On January 25, the State Senate Transportation and Energy Committee heard testimony on a bill that would accelerate the state’s attempt to radically reduce so-called greenhouse gas emissions, setting a goal of completely eliminating them by 2050.
In addition to directing state money to wastewater thermal energy, greenhouse gas sequestration, and electric lawnmowers, Senate Bill 23-016 would dragoon the state’s public pensions into service of the climate change agenda, fiduciary responsibility to the pensioners be damned.
The bill would require Colorado’s Public Employee Retirement Account (PERA) to “to adopt proxy voting procedures that ensure that the board’s voting decisions align with, and are supportive of, the statewide greenhouse gas (GHG) emission reduction goals.” It would also require PERA to add a climate change portion to its annual Stewardship Report, describing alleged climate threats to its portfolio, and how PERA assesses and deals with those threats in its portfolio.
This would require PERA to examine all of its proxy votes and make sure that they aligned with climate change orthodoxy. Since there is no other legal requirement concerning proxy votes, that priority is set to take precedence over every other consideration in proxy voting. PERA itself estimates that this would require another 2½ full-time employees and cost roughly $430,000 a year. More than that, PERA has virtually no expertise evaluating proxy votes according to climate change criteria, leaving it at the mercy of activist groups that make recommendations on them.
Democrat State Senator Faith Winter has stated explicitly that she wants to, in her words, move to align Colorado’s pension investment policies with the state’s adopted environmental policies. In other words, she sees PERA less as an independent investment operation with fiduciary responsibilities to its members and more as yet another vehicle for imposing climate change orthodoxy on Colorado and the country.
She was careful to point out that the bill is about proxy voting, not divestment. But the purpose of proxy voting is to make currently “non-green” companies look like “green” companies, and to push things like oil and gas out of business altogether, with inevitable effects on investment returns. The amendments to the Stewardship Statement clearly indicate that that could be imposed somewhere down the line, and her comments leave little room for doubt that she would like to push the fund in that direction.
Boston College’s Center for Retirement Research recently looked at so-called ESG investing, which stands for Environment, Social, and Governance, and found that it costs investors up to 0.9% per year in returns. Even assuming a loss of only half that, with $66 billion of assets under management, that could cost PERA up to $330 million a year in returns.
By way of comparison, the state legislature currently funds PERA out of the general fund to the tune of $225 million a year. It suspended that payment during 2020 due to concerns over the economic effects of the COVID shutdowns. The subcommittee charged with PERA’s oversight later decided that the potential damage to PERA’s position was so significant that it not only recommended that the legislature make up that payment, it also recommended that it make good the missed returns on that investment during 2021.

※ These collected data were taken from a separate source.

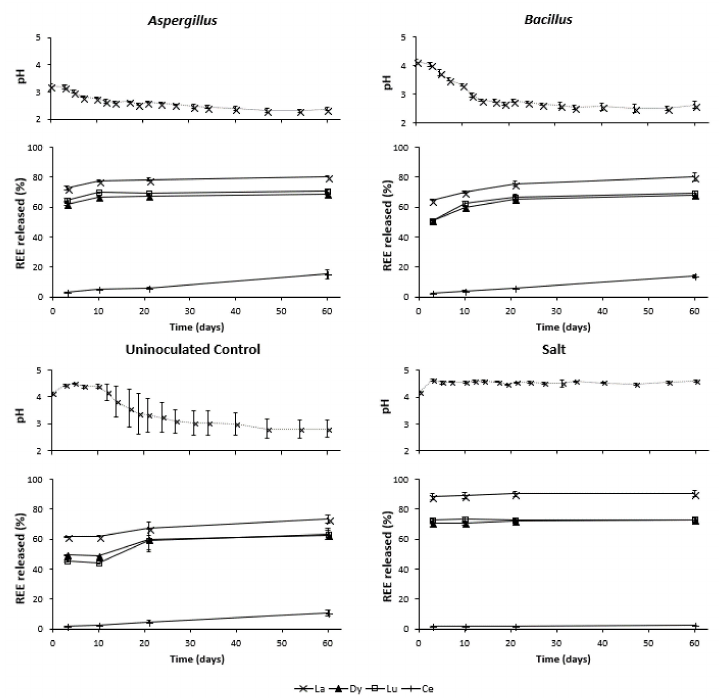
Figure 2. Changes in pH (top section of graphs) and release of La, Dy, Lu and Ce (bottom sections of graphs) over the duration of the experiment. Day zero pH measurement was taken 1 h after mixing IAD. The chemical analysis starts from day three as first data point. Error bars are standard deviation of triplicate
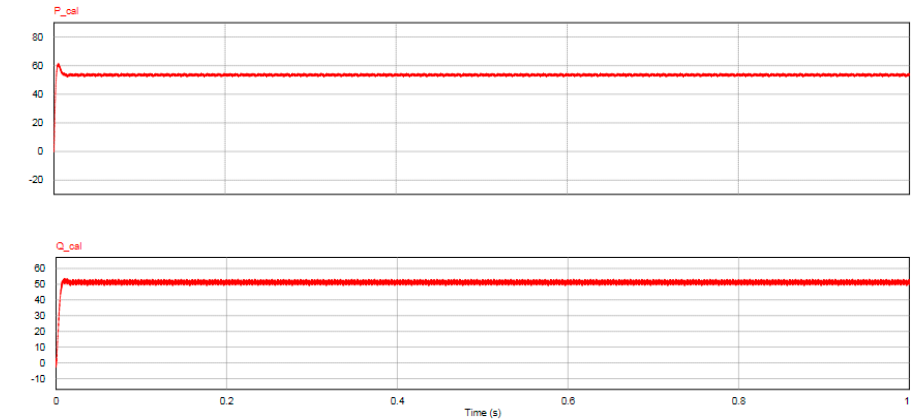
Figure 15. For mode-1 inverter 1 output (fed by battery).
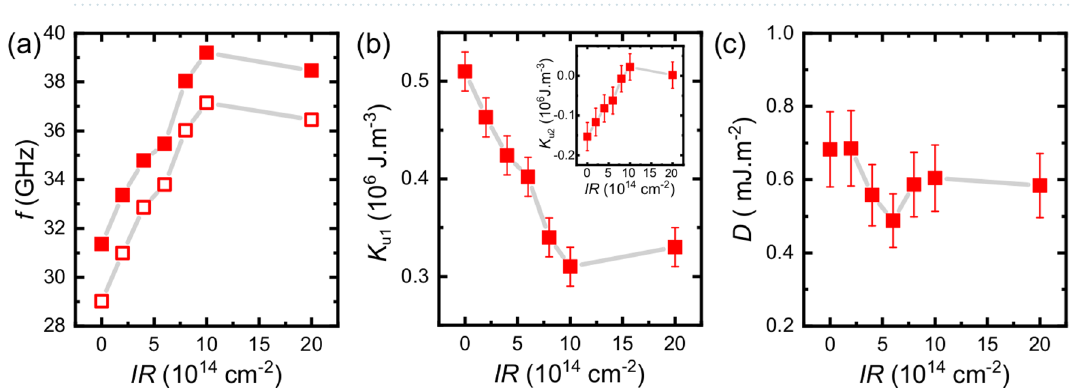
Figure 6. ( a ) Evolution of the absolute values of the Stokes (full dots) and anti-Stokes (open dots) frequencies measured for positive applied field µ 0 H = 1.5 T, as a function of the IR. ( b ) The first order out-of-plane uniaxial anisotropy constant ( K u 1 ) as a function of the IR. Inset: The second order uniaxial anisotropy constant K u2 obtained from the difference of the effective constant obtained by FMR and the first-order constant obtained by BLS. ( c ) Values of the DMI constant D = (π M s � f )/ 2 γ k derived from the frequency asymmetry between the anti-Stokes and Stokes peaks (cid:31) f of the Fig.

The proposed amendments to the Stewardship Report are equally troubling, for two reasons. First, they call for estimates that are almost impossible to make with any accuracy. PERA will no doubt try its hardest, but there will be considerable political pressure from the same politicians pushing this bill in the first place to use estimates and predictions from the same activist groups who rate proxy votes. Second, its inexorable logic will lead to divestment, whether those politicians admit it or not, in order to limit vulnerability to an increasingly hostile regulatory environment.
Moreover, divestment would have unintended and perverse consequences. During a recent Joint Finance Committee hearing, it was noted that about 5% of PERA’s money is in oil & gas. But those companies turn out to be among the most innovative when it comes to green patents. Turning away from them would have the immediate effect of denying PERA returns from that innovation, and the long-term effect of dampening it. Retirees would regret the former, while green activists and legislators, should beware the latter.
To PERA’s credit, it has opposed this violation of its fiduciary responsibility, unlike other public pension funds around the country. CEO Ron Baker stated flatly – and quite correctly – that PERA is simply an inappropriate vehicle for enforcing these kinds of policy decisions.
Joshua Sharf is a senior fellow in fiscal policy at the Independence Institute, a free market think tank in Denver.